== EXCERPTED TEXT

Though the film technically centers on Howie, Ringwald’s mother on the verge of crisis supplies much of its heart. We spoke with the actress ahead of the film’s premiere at this year’s Tribeca Film Festival.

Austin Trunick [Under the Radar]: This film centers on a teenager named Howie going through a few real coming-of-age moments. You play his mother, who is also going through her own, potentially life-changing situation. What excited you about the role when you read the script?

Molly Ringwald: What I think I liked most about it was how complex the character was. I’ve played quite a few moms, and I am a mother in real life. I feel like very often the mother character is very one-note; she just sort of comes in and pats the kid on the head, saying “Oh, you’ll figure it out, Howie.” That’s just not this mother at all. She’s completely in crisis. She’s fallen out of love with her husband, and wants to end the marriage but doesn’t quite know how. It was an opportunity to see a mother who wasn’t quite so nice all the time. She was edgier, and more multi-layered. It’s more interesting to play as an actress.

This was Melissa Miller’s first feature as a director. Can you tell me how she was to work with?

She was great. She had a very clear idea about what she wanted to do, and a very close relationship with the DP – she knew how she wanted it to look. And I think because she wrote it, too, she was very specific about the style, the sound, and the rhythm, but she was also very open to collaboration and getting input and working with the actors. I really enjoyed working with her.

This film is about a teenager going through a tough patch in his life, and about how things that happen during those years may seem small to outsiders but feel massive to us at the time. You were already a movie star by your teen years – do you still relate with that being such a formative time?

I don’t know that it was my most formative time. It was a formative time. Every era that you go through in your life – every moment – is formative. Your teen years seem incredibly important and difficult and scary. Then your 20s seem that way, for different reasons. And then your 30s… Every single moment seems important in different ways.

In your most recent New Yorker piece, you touched on how rarely movies were made for and about teenagers when you starred in your John Hughes films. It’s still kind of rare today without it being set in some sort of fantastical scenario.

Mm-hm.

This film, though, is very grounded. Do you see a through line from those Hughes films to this, as far as it being a movie about actual teenagers and what they go through?

Well, it is similar in that it does follow the teenagers – they’re the ones who are moving the action along. That’s definitely similar. But, I do feel that this is more of a family story in a way that I can’t really think of in the John Hughes films. In those films, the parents are almost non-existent – they’re almost like the Peanuts gang, where the parents are like, “Wah-wahhh-wah-wah-wahhh.” [Laughs] You didn’t have any idea of who those parents were. In this, the parents really play a big part, and so I think they’re different in that way.

====

JOB A:
Answer these about the interview with Molly Ringwald:
(i) Which festival was the film set to premiere at?
(ii) Who directed the film as a first feature?
(iii) Which publication ran Ringwald's recent piece?
JOB B:
Please carry the Molly Ringwald interview forward from its final line, keeping the same back-and-forth between interviewer and actress.

== ENTRIES SUPPLIED

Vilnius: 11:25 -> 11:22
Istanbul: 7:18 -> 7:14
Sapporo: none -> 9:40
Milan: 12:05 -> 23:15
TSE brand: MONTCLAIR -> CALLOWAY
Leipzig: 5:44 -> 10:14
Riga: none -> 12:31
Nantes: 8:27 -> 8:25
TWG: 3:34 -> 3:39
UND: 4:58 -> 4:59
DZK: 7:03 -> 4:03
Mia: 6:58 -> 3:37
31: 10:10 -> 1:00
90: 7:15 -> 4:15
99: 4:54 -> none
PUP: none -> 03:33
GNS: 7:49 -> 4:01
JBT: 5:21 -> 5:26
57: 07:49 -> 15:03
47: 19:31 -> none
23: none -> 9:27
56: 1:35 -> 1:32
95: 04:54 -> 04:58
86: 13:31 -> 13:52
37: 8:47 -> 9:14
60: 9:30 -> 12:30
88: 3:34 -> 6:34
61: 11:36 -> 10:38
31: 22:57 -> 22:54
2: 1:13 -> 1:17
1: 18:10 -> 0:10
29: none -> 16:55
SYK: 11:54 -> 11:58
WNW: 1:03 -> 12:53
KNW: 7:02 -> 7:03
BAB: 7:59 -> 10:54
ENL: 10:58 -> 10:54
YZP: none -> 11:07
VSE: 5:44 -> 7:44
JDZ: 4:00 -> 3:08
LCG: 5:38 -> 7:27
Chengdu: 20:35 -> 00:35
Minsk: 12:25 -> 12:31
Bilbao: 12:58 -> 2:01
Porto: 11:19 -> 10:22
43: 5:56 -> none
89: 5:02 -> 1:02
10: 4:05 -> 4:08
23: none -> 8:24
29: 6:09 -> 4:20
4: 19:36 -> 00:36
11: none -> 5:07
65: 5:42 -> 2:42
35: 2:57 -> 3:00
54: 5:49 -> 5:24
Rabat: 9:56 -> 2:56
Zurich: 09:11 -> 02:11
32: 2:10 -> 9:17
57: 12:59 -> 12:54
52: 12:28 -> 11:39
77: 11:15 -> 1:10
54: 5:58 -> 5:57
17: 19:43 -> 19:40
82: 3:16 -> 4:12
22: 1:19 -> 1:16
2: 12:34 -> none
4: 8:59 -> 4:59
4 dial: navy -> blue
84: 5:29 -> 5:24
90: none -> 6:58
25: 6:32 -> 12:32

====

EXERCISE RESULT A:
(i) The Tribeca Film Festival
(ii) Melissa Miller
(iii) The New Yorker

EXERCISE RESULT B:
A lot of this film is essentially about what it’s like being a kid in New York City. I have an almost-three-year-old, and there are obviously great things about living here, but I feel there I have challenges and fears about being a parent that I feel are probably unique to this city. You’re raising your family here – what do you see as the pros and cons about being a parent in New York?

Well, I actually live outside of the city, and I made that choice for my kids. It kind of made more sense for us. I wanted them to have access to the city, but I didn’t want them to grow up in the city. One thing that I really do like about the East Coast as opposed to the West Coast is the public transportation. I mean, the fact that they don’t have to depend on driving. I mean, you’re not really concerned with that right now, but my daughter will be 15 in October and pretty soon she’s going to be able to drive. I think there’s just more peace of mind not having to think about my kids behind the wheel. That’s one little sliver of anxiety that I could do without right now, so I like that.

You mention that you’ve played a lot of mothers lately, and you’re working with teen actors here. Having done so much work when you were a teenager, does that affect your approach to working with them as an adult?

No, I don’t think so. I mean, I always thought I’d have an edge because I’ve always played all of these teenagers. I sort of naively thought that would give me an edge with my own kids. [Laughs] But, no. To her, I’m mom. To other kids I work with, I think I’m just a grown-up. A lot of them have seen the movies that I’ve done and liked them, but I wouldn’t say it’s given me any particular insight that anyone else wouldn’t have.

You act, obviously, but you also sing, and write, and you don’t dabble in any of those things – you do them all at a very high, professional level.

Thank you!

I like to ask people who are talented in multiple areas and exercise them all, how do you manage them at the same time? Do you compartmentalize them, or is it a matter of attacking each as you feel it…?

That’s a really good question. I’ve come to the realization that I can’t do them all at once, because inevitably something suffers. [Laughs] I’m able to do a bunch of different things, but I’ve had to sort of look at where I want the next 20 years to go, and what I’m the most interested in. For me, it’s going to be writing, and directing, and acting. I still really like music, but I don’t see myself touring right now because I really want to focus on writing and directing. I try to be as disciplined as I can about that as I possibly can but as you know, it’s hard.

It’s easier, in a way, when you have a deadline. I always work better with deadlines; like, an imposed, outside deadline. I’ve never been as disciplined when it was my own deadline. But when someone says, “You’re going to do this article, and you need to turn it in by this date,” I’ll do it.

It definitely helps to have someone lighting a fire beneath you.

Yeah. It’s a work ethic thing that I’ve always had. It was like, “Here’s your call time. This is when you show up,” and I’d do it. I mean, I never had that in school – I was terrible about getting stuff in, but that’s because it was school, you know? [Laughs] Work is work, and that’s real life – I don’t know, it’s this weird, psychological thing.

Your editorial on The Breakfast Club was great. There were a lot of questions I’d always wanted to ask you about that film, but your piece answered so many of them. I feel like one of the many perks of being a parent is getting to share the art that you love with your child, but that’s a movie I’ve grappled with. You said your daughter was 10 when she watched it, which you felt was too young. Is there an age to which you feel would be appropriate?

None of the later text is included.